Jo22 wrote on 2024-09-25, 00:31:
What about self-modifying code? As used in demoscene?
Isn't a fast 386 without the need on relying on L1 cache less being affected by cache-misses here?
Self-modifying code might be changing just a few bytes ahead (for speed) or the entire sequence of code/data (decryption or unpacking). But even in the latter case it's not much different from 486 ecountering the code for the first time, or after a massive L1 cache spill. Yes there will be a load penalty but after each line load the 486 can feed the decoder with full cache lines at once (so 16 bytes and not 4 like on 386) and both decode faster and execute in 1 cycle for many basic ALU instructions. 386 min execute time is 2 cycles since that's how fast a single bus transaction can be, so there is no point in having faster core. It's even held back by the decooder so that would have to be upgraded first.

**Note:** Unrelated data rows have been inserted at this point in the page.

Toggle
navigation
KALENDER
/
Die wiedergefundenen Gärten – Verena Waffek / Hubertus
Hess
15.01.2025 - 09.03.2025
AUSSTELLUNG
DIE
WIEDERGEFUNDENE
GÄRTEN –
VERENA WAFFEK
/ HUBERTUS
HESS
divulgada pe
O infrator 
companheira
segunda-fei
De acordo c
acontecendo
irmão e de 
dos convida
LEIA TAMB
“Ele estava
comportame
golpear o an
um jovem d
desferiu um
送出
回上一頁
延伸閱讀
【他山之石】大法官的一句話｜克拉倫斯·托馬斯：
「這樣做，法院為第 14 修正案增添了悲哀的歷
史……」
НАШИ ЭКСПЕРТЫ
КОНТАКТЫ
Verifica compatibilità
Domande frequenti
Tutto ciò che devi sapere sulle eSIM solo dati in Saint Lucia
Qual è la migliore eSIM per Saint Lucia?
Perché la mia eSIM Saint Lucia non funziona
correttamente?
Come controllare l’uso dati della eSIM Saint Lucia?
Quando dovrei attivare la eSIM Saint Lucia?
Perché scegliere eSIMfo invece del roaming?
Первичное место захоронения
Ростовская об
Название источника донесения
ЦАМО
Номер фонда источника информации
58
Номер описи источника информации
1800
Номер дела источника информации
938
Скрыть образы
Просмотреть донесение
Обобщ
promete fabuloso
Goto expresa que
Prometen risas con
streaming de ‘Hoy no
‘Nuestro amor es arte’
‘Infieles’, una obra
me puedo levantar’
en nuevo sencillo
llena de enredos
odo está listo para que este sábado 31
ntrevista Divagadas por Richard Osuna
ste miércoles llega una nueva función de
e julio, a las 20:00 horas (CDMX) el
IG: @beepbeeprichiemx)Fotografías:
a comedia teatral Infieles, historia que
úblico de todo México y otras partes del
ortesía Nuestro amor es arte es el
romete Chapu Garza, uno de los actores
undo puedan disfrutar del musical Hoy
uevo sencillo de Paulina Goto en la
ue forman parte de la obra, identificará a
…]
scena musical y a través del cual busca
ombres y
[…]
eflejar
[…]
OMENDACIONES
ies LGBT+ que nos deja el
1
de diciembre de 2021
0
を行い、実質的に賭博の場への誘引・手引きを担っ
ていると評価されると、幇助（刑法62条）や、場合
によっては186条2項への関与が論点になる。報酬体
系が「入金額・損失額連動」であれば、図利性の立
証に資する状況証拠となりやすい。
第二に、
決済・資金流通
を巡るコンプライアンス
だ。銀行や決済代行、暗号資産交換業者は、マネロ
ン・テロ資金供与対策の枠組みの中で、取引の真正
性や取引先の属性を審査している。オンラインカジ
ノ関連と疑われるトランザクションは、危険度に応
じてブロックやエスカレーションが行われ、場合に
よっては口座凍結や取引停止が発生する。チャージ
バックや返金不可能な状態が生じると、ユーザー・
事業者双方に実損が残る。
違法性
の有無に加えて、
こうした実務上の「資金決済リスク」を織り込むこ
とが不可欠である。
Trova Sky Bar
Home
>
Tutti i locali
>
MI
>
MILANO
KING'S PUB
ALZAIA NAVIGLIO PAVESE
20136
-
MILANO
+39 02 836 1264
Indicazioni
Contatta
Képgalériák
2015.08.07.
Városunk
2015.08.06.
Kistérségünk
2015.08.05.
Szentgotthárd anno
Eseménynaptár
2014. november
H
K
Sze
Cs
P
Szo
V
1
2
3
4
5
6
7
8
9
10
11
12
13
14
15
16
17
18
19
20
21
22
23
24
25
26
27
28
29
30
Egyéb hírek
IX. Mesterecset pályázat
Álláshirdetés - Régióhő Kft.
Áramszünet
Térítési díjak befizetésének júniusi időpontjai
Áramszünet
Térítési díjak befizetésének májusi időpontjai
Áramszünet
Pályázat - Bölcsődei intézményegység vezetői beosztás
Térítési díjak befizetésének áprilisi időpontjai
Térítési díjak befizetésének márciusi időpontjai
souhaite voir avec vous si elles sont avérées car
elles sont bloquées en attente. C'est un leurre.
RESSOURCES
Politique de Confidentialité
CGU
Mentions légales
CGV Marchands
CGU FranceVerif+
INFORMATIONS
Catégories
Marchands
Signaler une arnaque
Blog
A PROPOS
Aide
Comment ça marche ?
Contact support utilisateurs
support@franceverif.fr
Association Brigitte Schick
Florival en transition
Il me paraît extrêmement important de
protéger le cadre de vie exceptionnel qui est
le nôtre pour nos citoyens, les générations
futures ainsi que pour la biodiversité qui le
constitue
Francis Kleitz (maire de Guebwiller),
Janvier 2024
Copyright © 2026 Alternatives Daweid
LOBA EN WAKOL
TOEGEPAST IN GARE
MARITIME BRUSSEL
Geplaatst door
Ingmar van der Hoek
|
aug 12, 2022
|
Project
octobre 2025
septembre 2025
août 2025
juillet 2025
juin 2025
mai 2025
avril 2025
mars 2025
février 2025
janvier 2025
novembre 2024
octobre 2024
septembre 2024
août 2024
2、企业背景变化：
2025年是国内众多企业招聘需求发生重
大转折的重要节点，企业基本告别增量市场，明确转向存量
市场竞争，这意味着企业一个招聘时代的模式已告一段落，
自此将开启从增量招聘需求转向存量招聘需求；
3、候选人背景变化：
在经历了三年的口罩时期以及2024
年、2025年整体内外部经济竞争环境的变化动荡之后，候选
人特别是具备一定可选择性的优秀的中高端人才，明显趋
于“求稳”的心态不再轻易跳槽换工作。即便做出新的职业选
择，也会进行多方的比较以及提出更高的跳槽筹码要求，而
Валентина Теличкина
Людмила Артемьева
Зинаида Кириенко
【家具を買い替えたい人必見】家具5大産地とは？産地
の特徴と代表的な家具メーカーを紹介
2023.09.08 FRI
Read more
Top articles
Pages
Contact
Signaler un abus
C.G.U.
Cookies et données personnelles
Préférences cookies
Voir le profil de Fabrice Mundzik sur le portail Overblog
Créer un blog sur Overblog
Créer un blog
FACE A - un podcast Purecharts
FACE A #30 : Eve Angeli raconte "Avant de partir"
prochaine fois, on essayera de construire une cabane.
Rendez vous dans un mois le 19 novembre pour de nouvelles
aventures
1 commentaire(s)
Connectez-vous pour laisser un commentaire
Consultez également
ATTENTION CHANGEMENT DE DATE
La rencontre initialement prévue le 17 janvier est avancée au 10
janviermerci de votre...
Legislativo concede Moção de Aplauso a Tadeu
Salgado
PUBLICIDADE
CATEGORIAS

So in general 486 can overcome its own limitation of stalling during each cache line load and in the end be faster than 386 even in worst case scenarios, and at lower clock. Instruction latency is less predictable unless you also pay attention to memory alignment but it only really affects loops, and even in that case after the first load the data will be in L1 so next pass will more than make up for it, and each pass more will be a pure speed benefit.
And frankly 386 is not all that happy to deal with self-modifying code either. There are 2 queues in the instruction decoder, the bytes read and the decoded instructions (in the rare cases you ecounter a slow instruction like mul or div that allows the decoder to move ahead of the current instruction pointer). Both need to be flushed if your modified code is just ahead and you want to properly reload it. This is done with a jump instruction and IIRC even the shortest jump takes 7 cycles on 386, plus whatever the decoder needs to fully load and process the next instruction, 4 bytes at a time at best. 486 needs only 3 cycles, and also L1 fetch and decoding but as I mentioned above it's not as bad as it looks.
The self-modifying or heavily branching code is however a case where 386 would benefit from shorter cache lines.